Tag: amateur

No Masters, Just Mastery

Last month I travelled to Crosby for a bi-annual five day retreat with my local Zen group. Three times a day, along with hours of sitting, we would chant sutras while I struck a wooden percussion instrument called a mokugyo to maintain rhythm. Back in Liverpool I would play the instrument almost every week for service in our usual place so I think by that point I was in a stage of unconscious competence. Then, on the fourth day, the Ino, our lead chanter, praised my mokugyo skills and proclaimed, in part jest, that I was a mokugyo master. While I was pleased to be complimented I also noticed a small thought afterwards that said, now because people saw me as a master, I better not mess up.

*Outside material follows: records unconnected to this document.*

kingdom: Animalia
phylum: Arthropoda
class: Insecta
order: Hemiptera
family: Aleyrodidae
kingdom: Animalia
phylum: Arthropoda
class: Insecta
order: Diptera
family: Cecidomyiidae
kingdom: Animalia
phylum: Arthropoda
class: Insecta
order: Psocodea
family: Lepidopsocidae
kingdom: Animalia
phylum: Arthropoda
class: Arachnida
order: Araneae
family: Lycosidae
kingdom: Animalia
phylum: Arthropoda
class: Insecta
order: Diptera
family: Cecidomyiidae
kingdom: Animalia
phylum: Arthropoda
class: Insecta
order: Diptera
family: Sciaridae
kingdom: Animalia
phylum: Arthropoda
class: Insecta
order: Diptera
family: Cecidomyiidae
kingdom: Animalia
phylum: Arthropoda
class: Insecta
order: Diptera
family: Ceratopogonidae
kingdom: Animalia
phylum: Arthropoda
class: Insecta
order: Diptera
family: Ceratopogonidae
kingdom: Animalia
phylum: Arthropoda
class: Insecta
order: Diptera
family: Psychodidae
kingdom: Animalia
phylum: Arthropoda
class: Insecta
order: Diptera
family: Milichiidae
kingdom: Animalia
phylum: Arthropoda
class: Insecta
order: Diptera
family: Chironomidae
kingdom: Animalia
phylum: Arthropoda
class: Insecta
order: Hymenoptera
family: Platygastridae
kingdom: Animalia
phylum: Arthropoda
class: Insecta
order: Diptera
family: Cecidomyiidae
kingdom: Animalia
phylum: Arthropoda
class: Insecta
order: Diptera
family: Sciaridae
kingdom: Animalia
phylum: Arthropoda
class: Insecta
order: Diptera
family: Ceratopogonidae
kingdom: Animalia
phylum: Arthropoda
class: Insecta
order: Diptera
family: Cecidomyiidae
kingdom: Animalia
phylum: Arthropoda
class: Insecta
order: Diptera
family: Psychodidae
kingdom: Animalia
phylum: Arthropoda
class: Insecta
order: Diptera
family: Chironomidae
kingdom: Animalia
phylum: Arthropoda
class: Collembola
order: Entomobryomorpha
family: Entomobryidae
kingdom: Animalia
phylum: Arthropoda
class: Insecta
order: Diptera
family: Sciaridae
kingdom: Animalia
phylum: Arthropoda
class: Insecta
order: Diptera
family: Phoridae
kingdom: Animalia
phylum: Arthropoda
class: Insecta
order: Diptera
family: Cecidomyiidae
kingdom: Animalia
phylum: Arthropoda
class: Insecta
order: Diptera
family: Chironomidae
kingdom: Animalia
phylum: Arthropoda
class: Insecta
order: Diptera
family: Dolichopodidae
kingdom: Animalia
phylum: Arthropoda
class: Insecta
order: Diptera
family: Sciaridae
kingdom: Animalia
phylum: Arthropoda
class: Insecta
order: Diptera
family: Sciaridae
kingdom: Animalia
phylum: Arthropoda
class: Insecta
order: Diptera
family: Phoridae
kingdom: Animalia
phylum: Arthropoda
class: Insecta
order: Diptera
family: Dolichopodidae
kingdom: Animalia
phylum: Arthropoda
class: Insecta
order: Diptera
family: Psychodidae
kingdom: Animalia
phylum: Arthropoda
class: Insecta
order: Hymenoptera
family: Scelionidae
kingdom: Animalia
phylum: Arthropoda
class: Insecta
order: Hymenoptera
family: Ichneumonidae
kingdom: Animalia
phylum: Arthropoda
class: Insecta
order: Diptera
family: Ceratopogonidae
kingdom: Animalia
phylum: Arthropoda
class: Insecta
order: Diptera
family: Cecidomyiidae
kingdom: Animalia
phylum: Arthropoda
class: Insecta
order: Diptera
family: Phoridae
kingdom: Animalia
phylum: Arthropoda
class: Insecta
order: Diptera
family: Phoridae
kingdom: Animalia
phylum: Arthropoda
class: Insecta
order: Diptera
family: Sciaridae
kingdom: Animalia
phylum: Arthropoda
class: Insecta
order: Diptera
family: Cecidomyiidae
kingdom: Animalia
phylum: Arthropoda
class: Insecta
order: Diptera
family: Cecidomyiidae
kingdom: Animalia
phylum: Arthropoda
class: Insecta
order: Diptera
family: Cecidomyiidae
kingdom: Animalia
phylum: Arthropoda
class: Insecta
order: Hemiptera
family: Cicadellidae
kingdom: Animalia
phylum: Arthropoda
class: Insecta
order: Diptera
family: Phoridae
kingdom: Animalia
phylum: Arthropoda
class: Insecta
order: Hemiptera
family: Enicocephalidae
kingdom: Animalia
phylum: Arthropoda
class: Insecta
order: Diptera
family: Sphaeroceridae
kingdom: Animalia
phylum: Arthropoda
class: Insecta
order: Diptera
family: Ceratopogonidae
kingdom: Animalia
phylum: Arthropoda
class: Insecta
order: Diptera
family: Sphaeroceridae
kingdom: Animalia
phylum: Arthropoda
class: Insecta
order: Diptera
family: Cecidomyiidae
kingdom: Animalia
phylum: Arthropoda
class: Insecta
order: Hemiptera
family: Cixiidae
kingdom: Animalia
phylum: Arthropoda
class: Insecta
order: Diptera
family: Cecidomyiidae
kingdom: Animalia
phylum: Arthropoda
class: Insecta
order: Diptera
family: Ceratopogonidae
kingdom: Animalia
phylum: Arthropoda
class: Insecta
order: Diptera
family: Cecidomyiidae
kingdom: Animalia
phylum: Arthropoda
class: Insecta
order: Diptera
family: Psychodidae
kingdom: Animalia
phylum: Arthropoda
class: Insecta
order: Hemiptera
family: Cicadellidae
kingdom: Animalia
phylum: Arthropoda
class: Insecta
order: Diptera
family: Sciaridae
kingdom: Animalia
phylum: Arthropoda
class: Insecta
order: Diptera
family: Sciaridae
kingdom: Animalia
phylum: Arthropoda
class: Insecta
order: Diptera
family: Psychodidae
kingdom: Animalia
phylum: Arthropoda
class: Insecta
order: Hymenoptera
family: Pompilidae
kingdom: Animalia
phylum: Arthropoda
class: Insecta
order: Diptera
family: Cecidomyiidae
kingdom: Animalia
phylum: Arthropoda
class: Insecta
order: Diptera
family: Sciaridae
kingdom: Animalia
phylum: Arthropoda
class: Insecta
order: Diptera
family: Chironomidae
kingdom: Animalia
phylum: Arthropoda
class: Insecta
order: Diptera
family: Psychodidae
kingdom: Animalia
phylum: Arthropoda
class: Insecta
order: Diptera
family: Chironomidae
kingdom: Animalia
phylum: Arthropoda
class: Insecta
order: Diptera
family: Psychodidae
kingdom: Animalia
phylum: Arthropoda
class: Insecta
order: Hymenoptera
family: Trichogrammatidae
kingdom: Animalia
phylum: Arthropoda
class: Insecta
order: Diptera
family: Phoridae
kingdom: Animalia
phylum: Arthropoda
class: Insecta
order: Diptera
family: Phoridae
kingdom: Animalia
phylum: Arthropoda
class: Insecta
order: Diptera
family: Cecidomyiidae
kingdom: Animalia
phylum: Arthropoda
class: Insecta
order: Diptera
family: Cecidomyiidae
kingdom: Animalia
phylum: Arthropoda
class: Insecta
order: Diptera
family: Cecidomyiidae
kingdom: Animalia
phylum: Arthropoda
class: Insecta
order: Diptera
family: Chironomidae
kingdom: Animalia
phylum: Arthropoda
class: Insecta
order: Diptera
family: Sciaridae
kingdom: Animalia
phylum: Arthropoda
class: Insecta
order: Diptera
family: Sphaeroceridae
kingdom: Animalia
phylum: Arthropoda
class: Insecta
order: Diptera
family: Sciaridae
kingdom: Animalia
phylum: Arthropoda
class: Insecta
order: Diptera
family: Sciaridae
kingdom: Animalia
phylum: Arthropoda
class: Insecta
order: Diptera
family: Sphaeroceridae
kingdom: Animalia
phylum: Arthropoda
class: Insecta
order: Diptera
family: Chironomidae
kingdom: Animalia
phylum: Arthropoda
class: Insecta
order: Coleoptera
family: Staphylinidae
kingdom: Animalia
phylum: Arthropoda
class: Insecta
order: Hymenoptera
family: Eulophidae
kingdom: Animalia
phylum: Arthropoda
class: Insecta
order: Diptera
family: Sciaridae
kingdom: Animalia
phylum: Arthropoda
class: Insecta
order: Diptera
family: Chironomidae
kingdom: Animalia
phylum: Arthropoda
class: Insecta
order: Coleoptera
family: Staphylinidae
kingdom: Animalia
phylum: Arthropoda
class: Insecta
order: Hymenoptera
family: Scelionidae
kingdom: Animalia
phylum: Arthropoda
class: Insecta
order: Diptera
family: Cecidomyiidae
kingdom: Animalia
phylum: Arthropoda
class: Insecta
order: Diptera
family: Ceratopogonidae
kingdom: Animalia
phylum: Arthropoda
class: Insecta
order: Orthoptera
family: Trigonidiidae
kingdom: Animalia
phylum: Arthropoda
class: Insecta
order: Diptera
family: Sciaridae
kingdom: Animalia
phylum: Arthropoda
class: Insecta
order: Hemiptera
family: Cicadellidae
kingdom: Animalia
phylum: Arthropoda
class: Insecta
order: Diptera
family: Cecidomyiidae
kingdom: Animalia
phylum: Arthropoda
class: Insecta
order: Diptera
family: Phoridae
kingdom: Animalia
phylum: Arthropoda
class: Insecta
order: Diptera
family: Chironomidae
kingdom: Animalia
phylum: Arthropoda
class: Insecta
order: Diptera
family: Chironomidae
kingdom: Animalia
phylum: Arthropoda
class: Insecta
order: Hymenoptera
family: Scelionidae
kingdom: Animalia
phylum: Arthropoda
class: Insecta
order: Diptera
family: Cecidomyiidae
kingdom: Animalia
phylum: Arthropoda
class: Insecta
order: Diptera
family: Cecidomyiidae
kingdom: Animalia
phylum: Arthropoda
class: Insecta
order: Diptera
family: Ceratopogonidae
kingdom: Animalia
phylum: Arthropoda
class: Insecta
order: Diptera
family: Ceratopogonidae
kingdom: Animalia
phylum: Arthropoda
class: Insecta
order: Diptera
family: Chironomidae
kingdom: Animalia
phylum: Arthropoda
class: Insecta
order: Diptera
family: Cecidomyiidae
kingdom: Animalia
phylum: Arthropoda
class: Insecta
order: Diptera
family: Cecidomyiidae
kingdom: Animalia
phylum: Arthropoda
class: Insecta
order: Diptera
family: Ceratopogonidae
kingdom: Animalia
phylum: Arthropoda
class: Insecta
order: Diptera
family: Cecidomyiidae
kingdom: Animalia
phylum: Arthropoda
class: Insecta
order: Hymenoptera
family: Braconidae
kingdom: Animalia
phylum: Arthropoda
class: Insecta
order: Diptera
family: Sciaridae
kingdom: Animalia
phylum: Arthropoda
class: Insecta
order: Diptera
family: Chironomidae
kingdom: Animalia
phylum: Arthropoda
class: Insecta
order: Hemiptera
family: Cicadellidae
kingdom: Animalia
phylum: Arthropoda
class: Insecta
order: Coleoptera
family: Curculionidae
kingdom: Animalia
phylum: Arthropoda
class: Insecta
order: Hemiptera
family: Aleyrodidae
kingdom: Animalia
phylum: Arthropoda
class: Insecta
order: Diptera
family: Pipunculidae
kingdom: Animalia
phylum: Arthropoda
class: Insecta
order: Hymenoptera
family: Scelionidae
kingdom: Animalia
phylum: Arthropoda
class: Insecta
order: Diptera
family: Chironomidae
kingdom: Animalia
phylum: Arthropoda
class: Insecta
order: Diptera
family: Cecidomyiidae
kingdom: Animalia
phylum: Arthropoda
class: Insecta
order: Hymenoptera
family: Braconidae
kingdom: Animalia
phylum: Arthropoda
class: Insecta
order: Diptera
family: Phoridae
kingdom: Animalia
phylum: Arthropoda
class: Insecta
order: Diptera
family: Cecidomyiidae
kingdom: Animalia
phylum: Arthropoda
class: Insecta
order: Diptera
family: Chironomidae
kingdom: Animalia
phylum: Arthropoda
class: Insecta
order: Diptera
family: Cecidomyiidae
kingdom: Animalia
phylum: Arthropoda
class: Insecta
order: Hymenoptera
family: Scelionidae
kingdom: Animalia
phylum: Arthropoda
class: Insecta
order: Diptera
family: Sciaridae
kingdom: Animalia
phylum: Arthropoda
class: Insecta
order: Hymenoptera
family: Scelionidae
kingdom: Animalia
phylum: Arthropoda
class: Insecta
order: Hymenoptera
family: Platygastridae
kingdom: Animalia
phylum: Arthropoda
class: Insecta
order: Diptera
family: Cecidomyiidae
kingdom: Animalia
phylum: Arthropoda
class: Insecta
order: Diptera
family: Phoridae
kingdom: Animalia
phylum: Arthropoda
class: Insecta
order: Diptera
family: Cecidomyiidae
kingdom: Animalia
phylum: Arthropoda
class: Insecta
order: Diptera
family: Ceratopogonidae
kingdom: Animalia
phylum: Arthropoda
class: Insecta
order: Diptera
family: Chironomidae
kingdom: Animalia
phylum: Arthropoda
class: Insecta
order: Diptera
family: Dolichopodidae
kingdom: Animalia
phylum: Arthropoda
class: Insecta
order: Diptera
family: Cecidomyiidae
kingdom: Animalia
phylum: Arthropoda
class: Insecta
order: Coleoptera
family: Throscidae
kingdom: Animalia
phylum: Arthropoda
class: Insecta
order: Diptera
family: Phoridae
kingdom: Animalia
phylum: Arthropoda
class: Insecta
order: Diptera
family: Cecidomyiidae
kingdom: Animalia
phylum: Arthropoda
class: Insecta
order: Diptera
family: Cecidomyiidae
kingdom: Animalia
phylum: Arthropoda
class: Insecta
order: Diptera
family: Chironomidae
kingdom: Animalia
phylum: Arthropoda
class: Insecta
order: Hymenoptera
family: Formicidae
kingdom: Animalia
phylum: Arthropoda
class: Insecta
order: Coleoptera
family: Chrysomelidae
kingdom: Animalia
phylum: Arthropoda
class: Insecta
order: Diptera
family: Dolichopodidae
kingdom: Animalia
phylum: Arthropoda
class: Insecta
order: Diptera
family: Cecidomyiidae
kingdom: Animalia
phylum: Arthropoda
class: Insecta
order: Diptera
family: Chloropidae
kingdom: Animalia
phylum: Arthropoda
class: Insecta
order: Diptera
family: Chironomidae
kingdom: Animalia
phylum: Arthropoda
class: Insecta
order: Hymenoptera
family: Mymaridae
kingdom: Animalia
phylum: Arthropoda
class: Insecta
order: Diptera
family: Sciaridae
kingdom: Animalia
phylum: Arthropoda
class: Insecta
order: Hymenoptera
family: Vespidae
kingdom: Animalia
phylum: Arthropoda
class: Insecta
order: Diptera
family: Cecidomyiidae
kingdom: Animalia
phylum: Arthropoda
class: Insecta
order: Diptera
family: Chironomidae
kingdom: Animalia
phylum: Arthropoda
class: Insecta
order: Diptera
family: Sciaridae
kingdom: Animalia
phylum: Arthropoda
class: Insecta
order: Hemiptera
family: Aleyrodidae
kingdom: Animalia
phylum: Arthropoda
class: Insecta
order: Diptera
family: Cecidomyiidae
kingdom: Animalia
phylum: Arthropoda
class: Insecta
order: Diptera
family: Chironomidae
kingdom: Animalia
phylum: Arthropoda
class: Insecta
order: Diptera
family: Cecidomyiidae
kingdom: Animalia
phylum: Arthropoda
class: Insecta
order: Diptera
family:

In her book Mindset Carol Dweck proposes a two part model for success and achievement which has caught on in education and sport: fixed mindset and growth mindset. Growth mindset allows you to make the inevitable mistakes that will help you grow and eventually succeed. When a teacher compliments a student for being clever, that praise can induce a fixed mindset and hamper learning because now this student, like me, feels that they have something to lose: their standing with the teacher. If the teacher were to praise the effort instead, what’s there to lose?

Perhaps it’s not so important to be recognised as a master as it is to stay on the path of mastery? Fortunately the path goes on forever.